──────── EXERCISE MATERIALS

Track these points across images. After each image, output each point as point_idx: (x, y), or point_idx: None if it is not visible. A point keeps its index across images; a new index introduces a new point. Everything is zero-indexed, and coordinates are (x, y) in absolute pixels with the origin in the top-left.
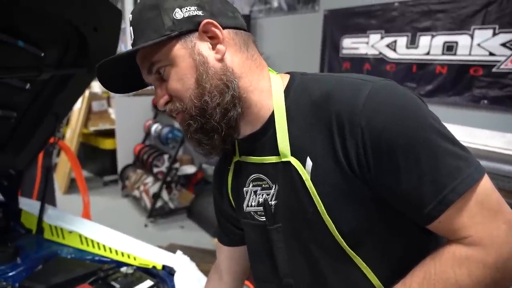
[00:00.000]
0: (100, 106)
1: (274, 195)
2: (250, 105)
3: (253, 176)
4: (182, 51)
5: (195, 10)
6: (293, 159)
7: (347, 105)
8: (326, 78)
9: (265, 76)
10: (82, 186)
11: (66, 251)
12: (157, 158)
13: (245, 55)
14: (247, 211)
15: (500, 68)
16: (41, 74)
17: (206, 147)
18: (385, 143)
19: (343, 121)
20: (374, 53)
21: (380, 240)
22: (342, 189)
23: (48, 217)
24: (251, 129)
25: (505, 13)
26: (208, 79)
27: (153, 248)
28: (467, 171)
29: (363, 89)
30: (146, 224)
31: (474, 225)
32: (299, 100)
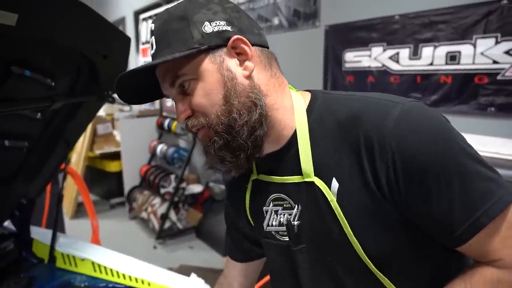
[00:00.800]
0: (105, 129)
1: (297, 216)
2: (274, 124)
3: (273, 196)
4: (211, 66)
5: (225, 25)
6: (317, 179)
7: (376, 127)
8: (351, 97)
9: (287, 95)
10: (91, 211)
11: (80, 279)
12: (164, 179)
13: (269, 73)
14: (268, 230)
15: (505, 76)
16: (53, 104)
17: (229, 165)
18: (417, 166)
19: (372, 143)
20: (377, 65)
21: (408, 261)
22: (369, 211)
23: (60, 245)
24: (273, 148)
25: (506, 22)
26: (236, 96)
27: (167, 272)
28: (498, 194)
29: (392, 111)
30: (155, 245)
31: (506, 248)
32: (323, 120)
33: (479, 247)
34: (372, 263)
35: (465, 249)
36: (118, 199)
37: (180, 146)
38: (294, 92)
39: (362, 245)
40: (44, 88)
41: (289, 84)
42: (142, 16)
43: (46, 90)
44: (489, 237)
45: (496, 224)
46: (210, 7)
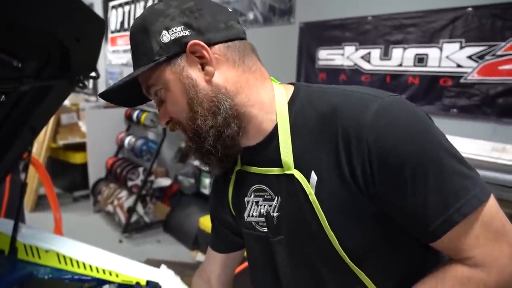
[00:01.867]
0: (69, 119)
1: (277, 207)
2: (250, 119)
3: (255, 187)
4: (172, 76)
5: (182, 30)
6: (296, 172)
7: (354, 121)
8: (332, 91)
9: (266, 87)
10: (54, 203)
11: (43, 271)
12: (132, 171)
13: (241, 69)
14: (248, 221)
15: (467, 79)
16: (21, 86)
17: (208, 166)
18: (393, 160)
19: (349, 137)
20: (350, 64)
21: (384, 256)
22: (346, 205)
23: (22, 236)
24: (255, 140)
25: (471, 28)
26: (199, 103)
27: (136, 264)
28: (473, 192)
29: (371, 105)
30: (121, 239)
31: (477, 247)
32: (305, 113)
33: (451, 244)
34: (348, 256)
35: (438, 245)
36: (82, 192)
37: (149, 138)
38: (276, 84)
39: (338, 239)
40: (11, 69)
41: (271, 77)
42: (111, 3)
43: (12, 71)
44: (462, 234)
45: (469, 222)
46: (168, 12)
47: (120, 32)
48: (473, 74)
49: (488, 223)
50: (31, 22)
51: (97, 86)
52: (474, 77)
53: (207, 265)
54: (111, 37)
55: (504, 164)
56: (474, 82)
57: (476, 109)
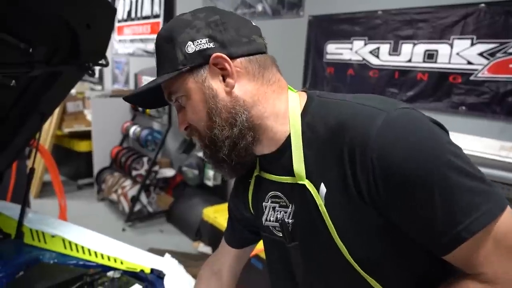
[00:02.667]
0: (75, 107)
1: (291, 214)
2: (265, 131)
3: (271, 193)
4: (194, 85)
5: (206, 42)
6: (308, 182)
7: (359, 136)
8: (341, 103)
9: (282, 99)
10: (59, 189)
11: (49, 256)
12: (136, 161)
13: (260, 82)
14: (266, 225)
15: (477, 77)
16: (32, 70)
17: (221, 172)
18: (398, 179)
19: (355, 153)
20: (358, 59)
21: (396, 265)
22: (354, 218)
23: (29, 221)
24: (270, 149)
25: (482, 25)
26: (218, 113)
27: (140, 251)
28: (484, 208)
29: (376, 120)
30: (124, 228)
31: (489, 263)
32: (316, 125)
33: (462, 259)
34: (359, 265)
35: (449, 259)
36: (86, 180)
37: (154, 129)
38: (293, 93)
39: (348, 249)
40: (21, 54)
41: (288, 85)
42: None
43: (22, 56)
44: (472, 251)
45: (479, 238)
46: (194, 24)
47: (127, 21)
48: (484, 72)
49: (501, 239)
50: (42, 8)
51: (103, 75)
52: (484, 74)
53: (219, 257)
54: (118, 27)
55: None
56: (484, 79)
57: (485, 107)
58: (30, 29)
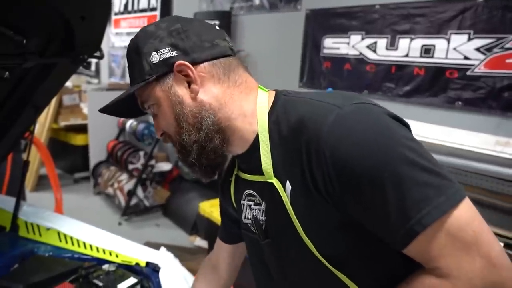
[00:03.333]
0: (71, 100)
1: (264, 212)
2: (234, 132)
3: (247, 191)
4: (161, 93)
5: (169, 51)
6: (275, 180)
7: (313, 134)
8: (303, 101)
9: (249, 99)
10: (55, 182)
11: (44, 249)
12: (133, 155)
13: (226, 84)
14: (245, 222)
15: (474, 72)
16: (25, 62)
17: (195, 174)
18: (349, 174)
19: (310, 151)
20: (355, 53)
21: (364, 260)
22: (316, 214)
23: (24, 214)
24: (241, 150)
25: (480, 20)
26: (185, 118)
27: (136, 245)
28: (436, 201)
29: (329, 116)
30: (120, 222)
31: (443, 257)
32: (280, 123)
33: (418, 254)
34: (327, 261)
35: (407, 254)
36: (82, 174)
37: (150, 123)
38: (263, 93)
39: (314, 245)
40: (14, 45)
41: (260, 85)
42: None
43: (16, 48)
44: (426, 245)
45: (432, 232)
46: (157, 34)
47: (124, 14)
48: (480, 67)
49: (455, 232)
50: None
51: (99, 68)
52: (481, 69)
53: (216, 253)
54: (115, 19)
55: (507, 158)
56: (481, 74)
57: (481, 102)
58: (24, 20)
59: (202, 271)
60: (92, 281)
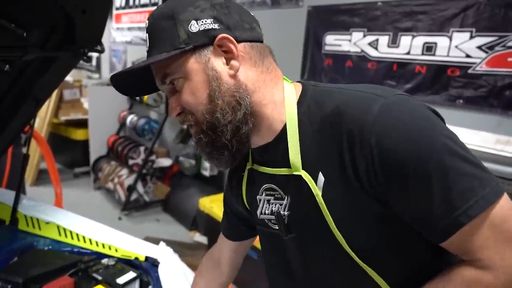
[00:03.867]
0: (72, 95)
1: (287, 206)
2: (262, 119)
3: (265, 186)
4: (196, 65)
5: (211, 23)
6: (304, 173)
7: (357, 122)
8: (338, 91)
9: (279, 88)
10: (55, 177)
11: (43, 242)
12: (133, 150)
13: (260, 69)
14: (261, 218)
15: (475, 70)
16: (26, 55)
17: (216, 161)
18: (395, 163)
19: (353, 138)
20: (356, 50)
21: (393, 254)
22: (353, 206)
23: (23, 207)
24: (264, 140)
25: (482, 18)
26: (221, 96)
27: (135, 239)
28: (481, 193)
29: (374, 105)
30: (120, 217)
31: (485, 249)
32: (312, 114)
33: (460, 245)
34: (356, 255)
35: (447, 246)
36: (83, 169)
37: (151, 118)
38: (288, 84)
39: (346, 239)
40: (15, 38)
41: (284, 76)
42: None
43: (16, 40)
44: (470, 236)
45: (477, 223)
46: (197, 4)
47: (125, 9)
48: (482, 65)
49: (499, 224)
50: None
51: (100, 63)
52: (482, 68)
53: (218, 249)
54: (116, 14)
55: (508, 156)
56: (482, 73)
57: (482, 100)
58: (25, 13)
59: (203, 267)
60: (91, 275)
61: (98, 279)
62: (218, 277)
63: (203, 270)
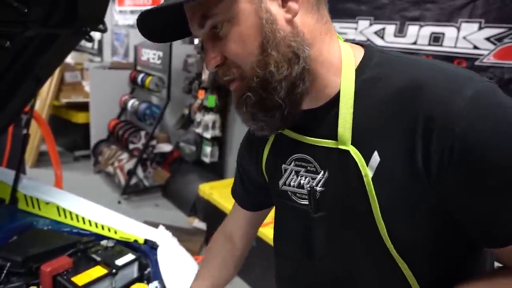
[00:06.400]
0: (73, 77)
1: (322, 182)
2: (316, 79)
3: (297, 155)
4: (247, 6)
5: None
6: (353, 148)
7: (441, 103)
8: (414, 62)
9: (335, 45)
10: (55, 159)
11: (43, 222)
12: (134, 134)
13: (316, 17)
14: (283, 189)
15: (483, 62)
16: (27, 30)
17: (262, 124)
18: (477, 158)
19: (432, 125)
20: (362, 39)
21: (432, 250)
22: (407, 195)
23: (23, 187)
24: (310, 105)
25: (492, 8)
26: (275, 45)
27: (135, 222)
28: None
29: (465, 89)
30: (120, 201)
31: None
32: (376, 83)
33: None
34: (394, 246)
35: (498, 251)
36: (83, 152)
37: (152, 103)
38: (343, 43)
39: (388, 228)
40: (16, 14)
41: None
42: None
43: (17, 16)
44: None
45: None
46: None
47: None
48: (489, 57)
49: None
50: None
51: (102, 46)
52: (490, 59)
53: (231, 223)
54: None
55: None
56: (490, 65)
57: None
58: None
59: (215, 243)
60: (90, 255)
61: (97, 260)
62: (233, 252)
63: (216, 247)
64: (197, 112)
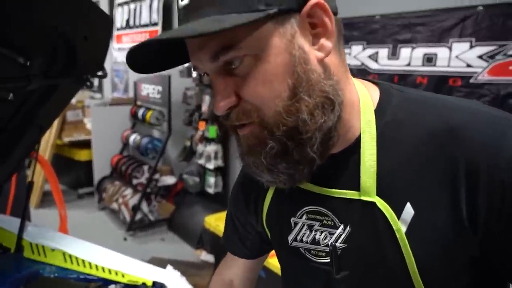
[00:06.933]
0: (75, 116)
1: (343, 238)
2: (340, 123)
3: (309, 208)
4: (278, 41)
5: None
6: (379, 200)
7: (486, 151)
8: (444, 103)
9: (351, 83)
10: (59, 199)
11: (49, 270)
12: (137, 169)
13: (338, 54)
14: (294, 245)
15: (477, 79)
16: (30, 84)
17: (282, 177)
18: None
19: (477, 171)
20: (357, 63)
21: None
22: (448, 250)
23: (28, 234)
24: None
25: (481, 27)
26: (308, 88)
27: (142, 264)
28: None
29: (510, 132)
30: (125, 237)
31: None
32: (401, 127)
33: None
34: None
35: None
36: (87, 189)
37: (154, 137)
38: (356, 81)
39: (425, 284)
40: (18, 67)
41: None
42: (117, 1)
43: (19, 69)
44: None
45: None
46: None
47: (126, 29)
48: (483, 74)
49: None
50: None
51: (102, 83)
52: (484, 77)
53: (229, 271)
54: (117, 35)
55: None
56: (484, 82)
57: None
58: (27, 42)
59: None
60: None
61: None
62: None
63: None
64: (199, 144)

────────────────

> _TASK INSTRUCTIONS_:
The line containing "32: (299, 100)" marks the end: copy exactly every line from the start of the records up to and including it, leaving out the pictures.

> _WRITTEN REPLY_:
Track these points across images. After each image, output each point as point_idx: (x, y), or point_idx: None if it is not visible. A point keeps its index across images; a new index introduces a new point. Everything is zero-indexed, and coordinates are (x, y) in absolute pixels with the origin in the top-left.
[00:00.000]
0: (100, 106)
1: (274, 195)
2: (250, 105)
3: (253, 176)
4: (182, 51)
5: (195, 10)
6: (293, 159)
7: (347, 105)
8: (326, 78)
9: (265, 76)
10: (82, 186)
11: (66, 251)
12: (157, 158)
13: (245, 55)
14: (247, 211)
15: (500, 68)
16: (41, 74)
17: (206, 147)
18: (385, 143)
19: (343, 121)
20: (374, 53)
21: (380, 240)
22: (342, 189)
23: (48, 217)
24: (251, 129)
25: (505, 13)
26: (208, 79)
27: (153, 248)
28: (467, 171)
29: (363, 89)
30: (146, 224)
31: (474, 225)
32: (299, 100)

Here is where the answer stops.